A cyclist's ideal casual trip is 4X that of a ped, or roughly one mile. Beyond one mile, and a bike trip is a bike ride, which alters the mindset. Minus the transit component, the rules for ped trips are about the same for cyclists.
If you know of an exception, please let me know.
7 comments:
So, in keeping with the name of this blog, how DOES Dallas deal with such a challenge? Or does it simply give up? That sounds unlike the OLD Dallas. You got the density patterns you got. It's all about what you do with what you've got.
Fort Worth faces many of the same challenges as Dallas, but I find it more attractive to travel to downtown FW on weekend sightseeing jaunts. Partly, it's just easier for me to get to (and Starbucks is cheaper), but I find fleets of DART Police in cruisers to project a negative image to me, unlike the FW bicycle police, or even the Bass security guards on bikes. Partly, though there may be no valid basis, I'm afraid to leave my bike locked up in Dallas while FW doesn't prompt that same fear. Perhaps it's the people perpetually just hanging out outside the Dallas library. I imagine them attacking my U lock the moment I walk into the library.
Saturday, I saw horses walking the streets of downtown FW. I can't imagine that in Dallas. Actually, I did a double take in FW too, but I have witnesses that will swear I wasn't hallucinating. I do not recall if they were operating on vehicular principles, but nobody honked at them.
Steve, those horses were operating in the door zone of the traffic lane.
1/4 mile? Really? The walk from my house to the train is 8/10 mile. That is pushing it a little for a single stretch but I would think 1/2 mile at least for a reasonable average.
I just got back from Tokyo (does it get any denser?). You'd probably hit 1/4 mile just transferring through the subway stations. It was at least 1/2 mile from my hotel to the subway and another 1/3 mile at the other end to the office. I can assure you I was not the only one making similar trips!

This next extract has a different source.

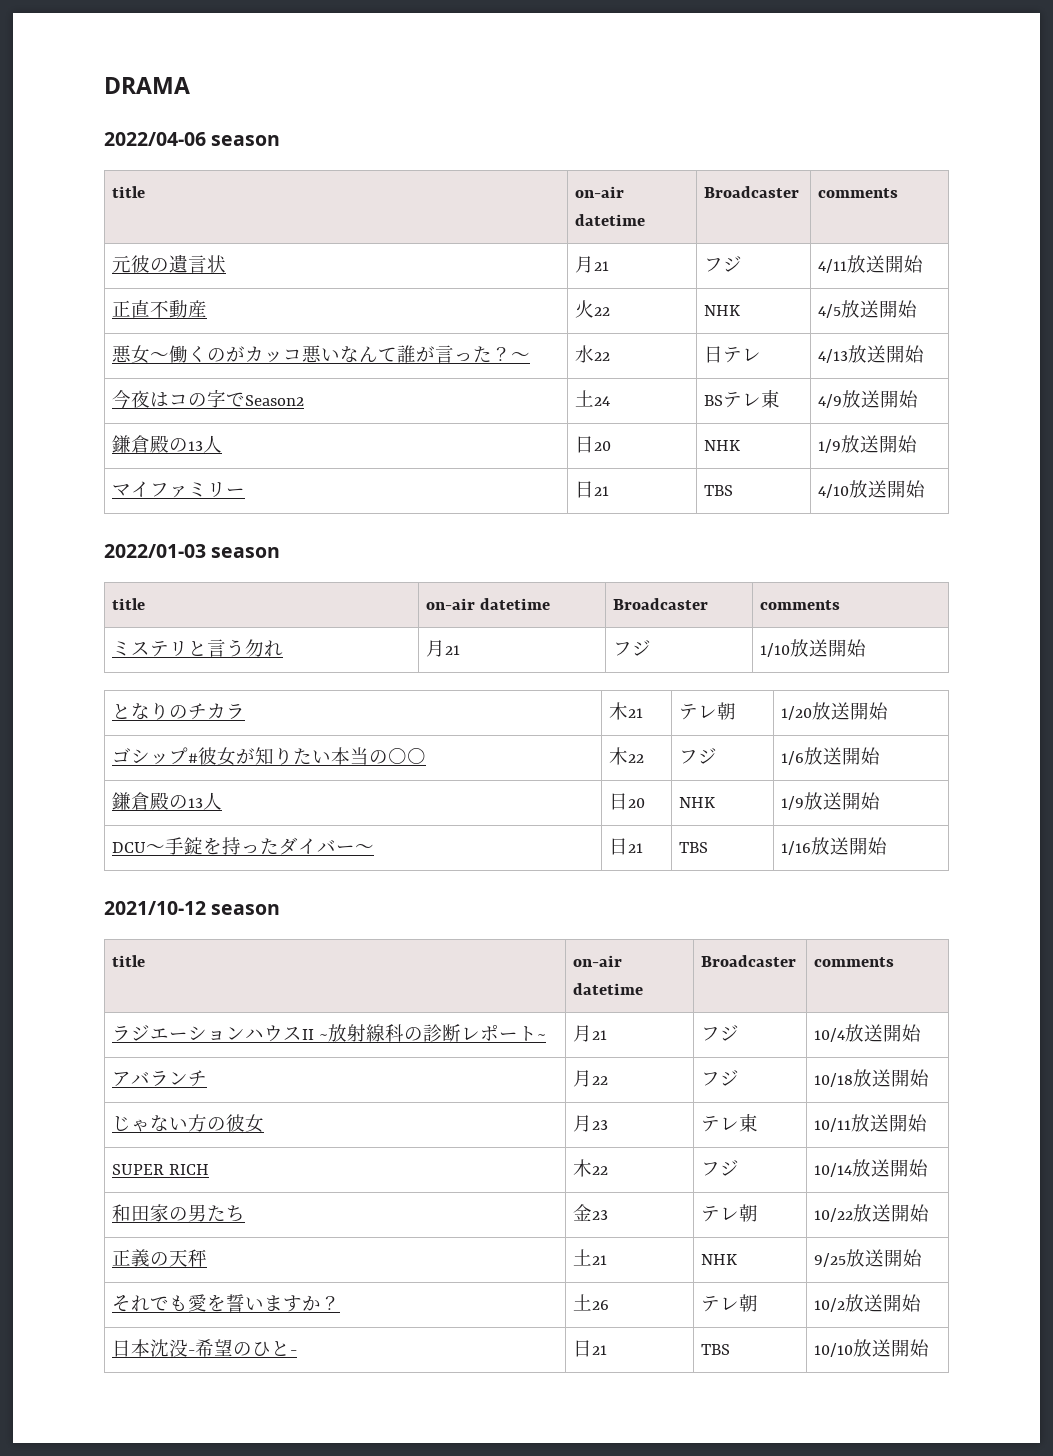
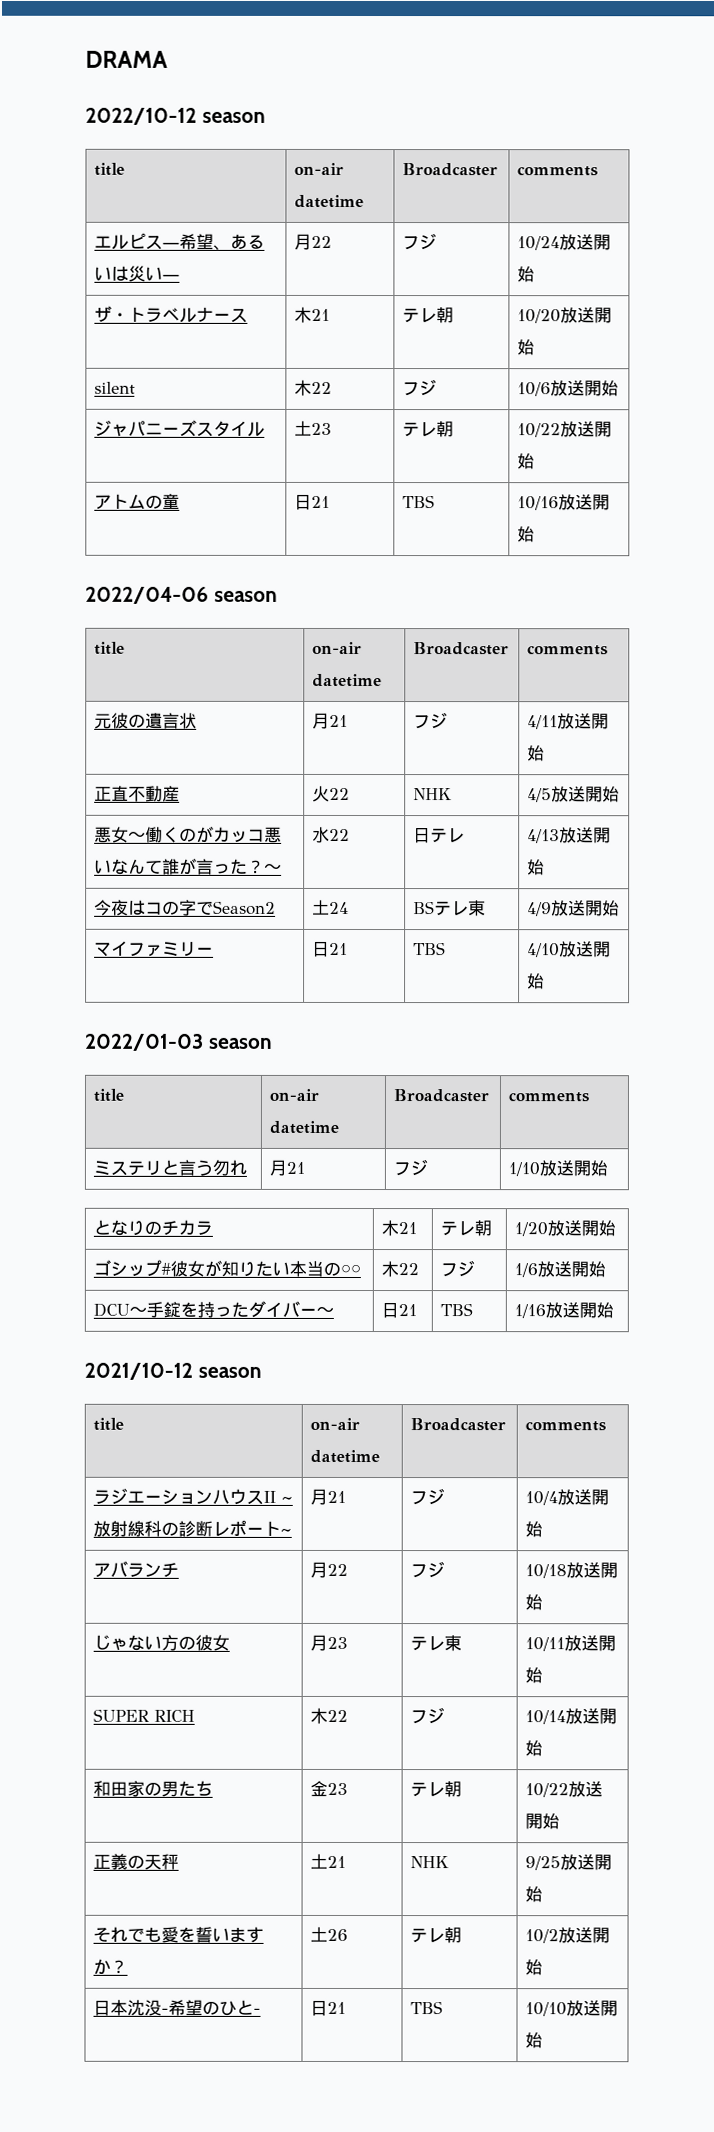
(190, 85) none -> [85,107,266,125] [94,162,126,176] [294,162,345,175] [294,194,365,209] [402,163,499,177] [517,166,599,177] [94,232,266,250] [94,265,181,282] [294,233,333,250] [402,233,438,251] [517,234,612,251] [517,266,536,283] [94,305,249,323] [294,306,331,323] [402,307,455,324] [517,307,613,324] [517,339,536,356] [94,381,137,394] [294,379,333,396] [402,379,438,397] [517,380,620,397] [94,419,266,437] [294,420,333,436] [402,421,455,438] [517,421,613,438] [517,453,536,470] [94,493,181,510] [294,493,331,510] [402,495,436,509] [517,494,611,511] [517,526,536,543] // 2022/10-12 season // title | on-air datetime | Broadcaster | comments // エルピス―希望、あるいは災い― | 月22 | フジ | 10/24放送開始 // ザ・トラベルナース | 木21 | テレ朝 | 10/20放送開始 // silent | 木22 | フジ | 10/6放送開始 // ジャパニーズスタイル | 土23 | テレ朝 | 10/22放送開始 // アトムの童 | 日21 | TBS | 10/16放送開始
[112,435,223,453] [575,436,612,453] [704,440,741,451] [818,435,919,453] // 鎌倉殿の13人 | 日20 | NHK | 1/9放送開始 -> (621, 908) none
[112,792,223,810] [609,793,646,810] [679,797,716,808] [781,792,882,810] // 鎌倉殿の13人 | 日20 | NHK | 1/9放送開始 -> (607, 1269) none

Hey, the further, the merrier, right? All the good restaurants near my house are at least 1/2 mile away, but we still walk. Work is about 7 miles away, but I still ride. Stretching the envelope will certainly earn you praise.
saj said...
1/4 mile? Really? The walk from my house to the train is 8/10 mile. That is pushing it a little for a single stretch but I would think 1/2 mile at least for a reasonable average.
Reasonable, and what the majority of people will do without complaint and resistance, are two different things. Here, we have to balance all transit decisions against the "Aw, screw it! I'm just taking my car!" response to long walking distances and infrequent bus/train service (headways).
I just got back from Tokyo (does it get any denser?). You'd probably hit 1/4 mile just transferring through the subway stations. It was at least 1/2 mile from my hotel to the subway and another 1/3 mile at the other end to the office. I can assure you I was not the only one making similar trips! Of course you weren't, but Tokyo (with few other reasonable transportation options) is going to be able to push the envelope a lot better than Dallas or Plano.
I fought tooth and nail with DART to get them to install bike racks and lockers at their stations, with the argument being it expanded their capture basin by 100-400%. They were still unwilling, so we had to pass a zoning ordinance forcing them to install bicycle parking. They've gotten much better.
If operating a vehicle at 1mph that'll kick in the door of anyone attempting to open it into the vehicle, operating in a door zone might be fun...
@ Steve:
With a one horse power engine to boot!